Ältere Menschen bevorzugen Gold, während die jüngere Generation auf Bitcoin zurückgreift? Dies behauptet jedenfalls ein Banker der Investmentbank Morgan Stanley.

In einem Interview mit dem amerikanischen Nachrichtensender CNN äußerte der Head of Emerging Markets and Chief Global Strategist von Morgan Stanley, Ruchir Sharma, dass die Wahl der Vermögenswerte von dem Alter der Personen abhänge. Da die Angst vor einer Geldentwertung immer weiter zunimmt, stehen viele Anleger vor der Frage, wie sie ihr Vermögen in Sicherheit bringen können. So erwartet der Morgan Stanley Manager bereits für 2021 eine erhöhte Inflation in den USA. Als sichere Häfen kommen dabei vor allem zwei anti-zyklische Werte in Betracht: Bitcoin und Gold.

Wenig verwunderlich kommt Sharma zu der Aussage, dass junge Menschen eher dazu tendieren Bitcoin zu kaufen und ältere Menschen eher Gold. Schließlich sind Millennials in der Tendenz digital-affiner als ihre Großeltern, was sich auch auf deren Investmententscheidungen niederschlägt.

Die richtige Portfoliomischung

„Es ist keine schlechte Idee, etwa 5 Prozent seines Portfolios in Gold zu halten”, bemerkt Sharma. „Wenn Sie etwas abenteuerlustiger sind – und ich vermute, es hat mehr mit der Demographie zu tun – dann suchen Sie offensichtlich nach Bitcoin und anderen Kryptowährungen.”, äußert er im CNN-Interview.

Die Aussage von dem Morgan Stanley Manager passt damit sehr gut zu einer Twitterumfrage des Ökonomen Peter Schiff (Alter 57). Dieser hat auf Twitter gepostet, dass sein 18-jähriger Sohn verstärkt in Bitcoin investiert, während er von Bitcoin nichts hält und ganz klar Gold bevorzugt.

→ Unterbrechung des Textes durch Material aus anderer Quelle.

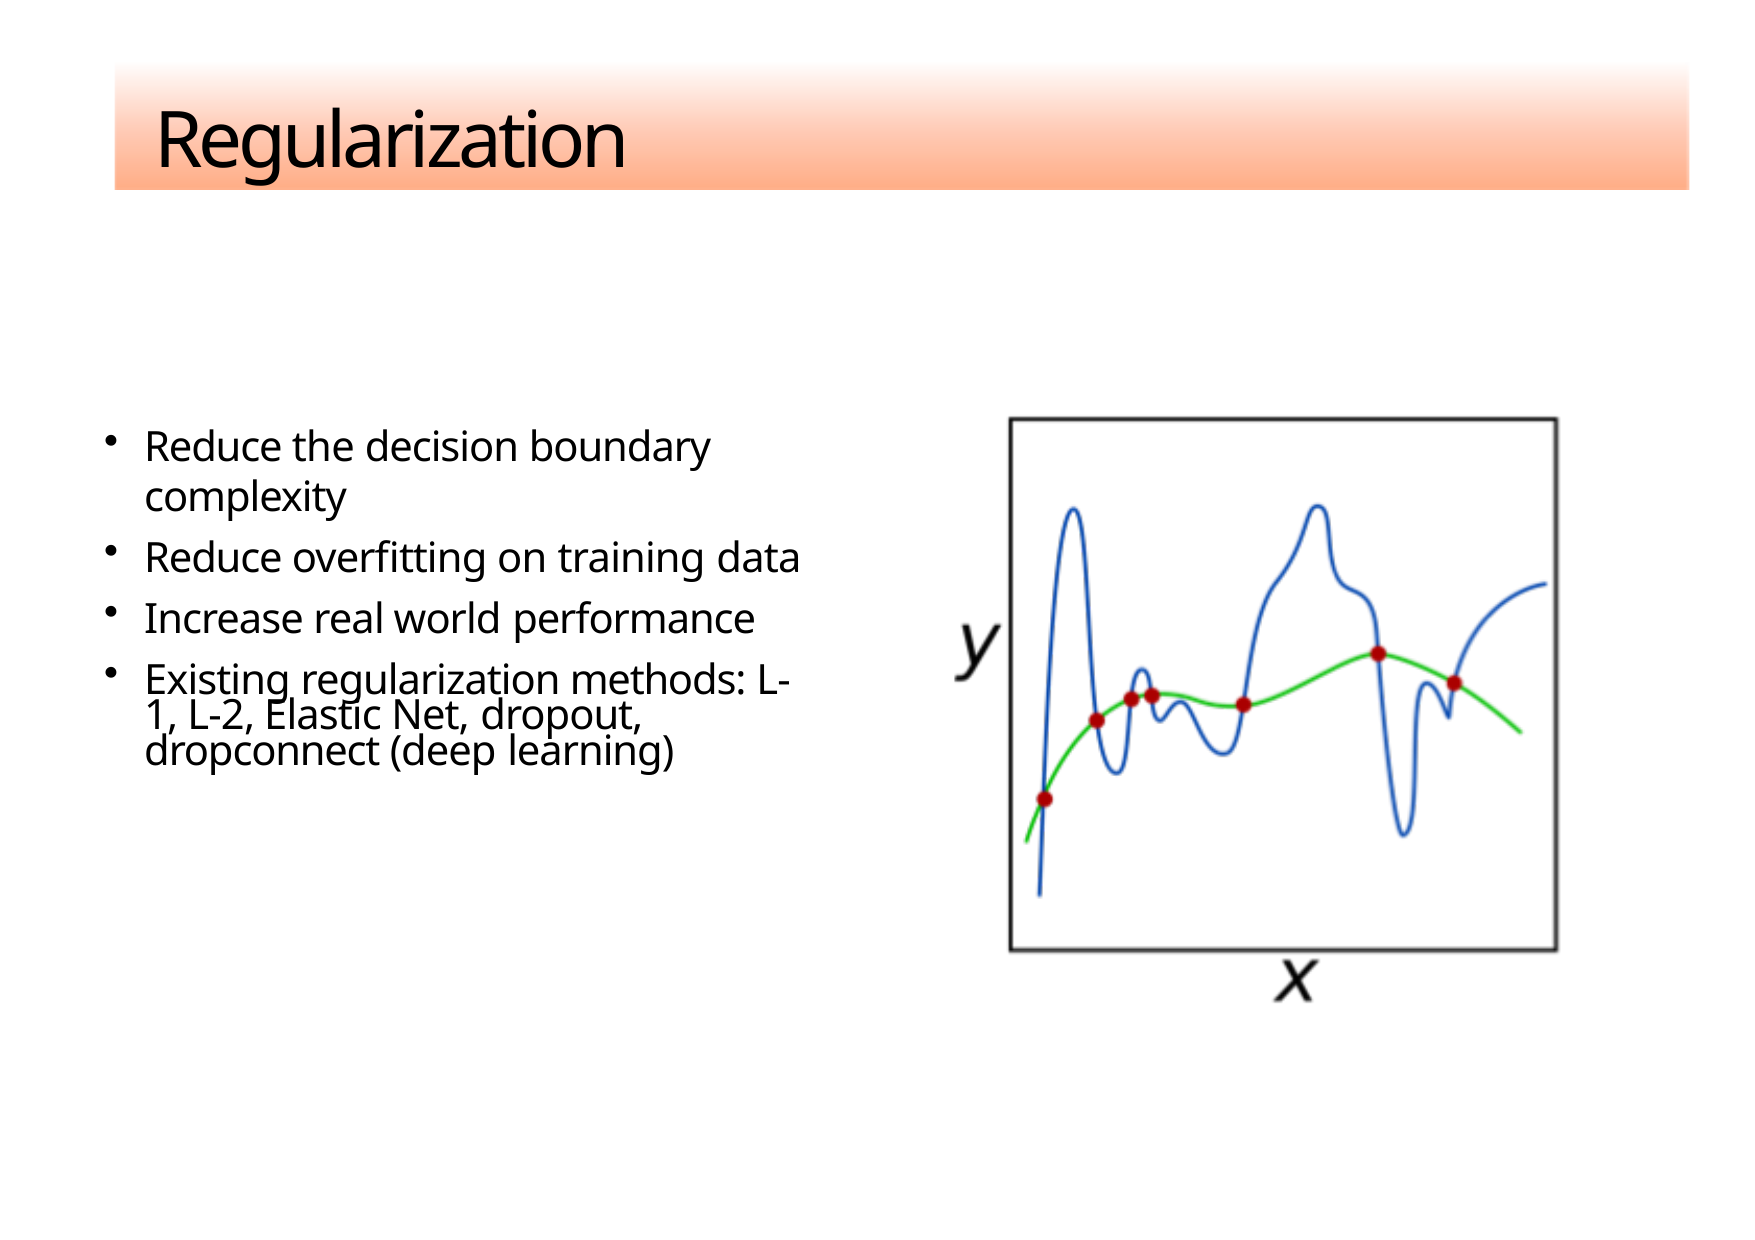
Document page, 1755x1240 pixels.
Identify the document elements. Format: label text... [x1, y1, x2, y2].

text_box [114, 62, 1690, 190]
text_box [930, 382, 1594, 1022]
title Regularization [152, 87, 746, 297]
text_box Reduce the decision boundary complexity Reduce overfitting on training data Increase real world performance Existing regularization methods: L-1, L-2, Elastic Net, dropout, dropconnect (deep learning) [102, 407, 824, 774]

Überzeugt von seiner Reputation stellte er dem Twitter-Publikum die Frage, wem sie eher in Anlagentscheidungen vertrauen. Ihm, dem renommierten Ökonomen, oder einem Schulabgänger. Das Ergebnis war eindeutig. Über 80 Prozent der Befragten, es haben immerhin über 80.000 Nutzer teilgenommen, haben sich für den Sohn und damit für Bitcoin entschieden.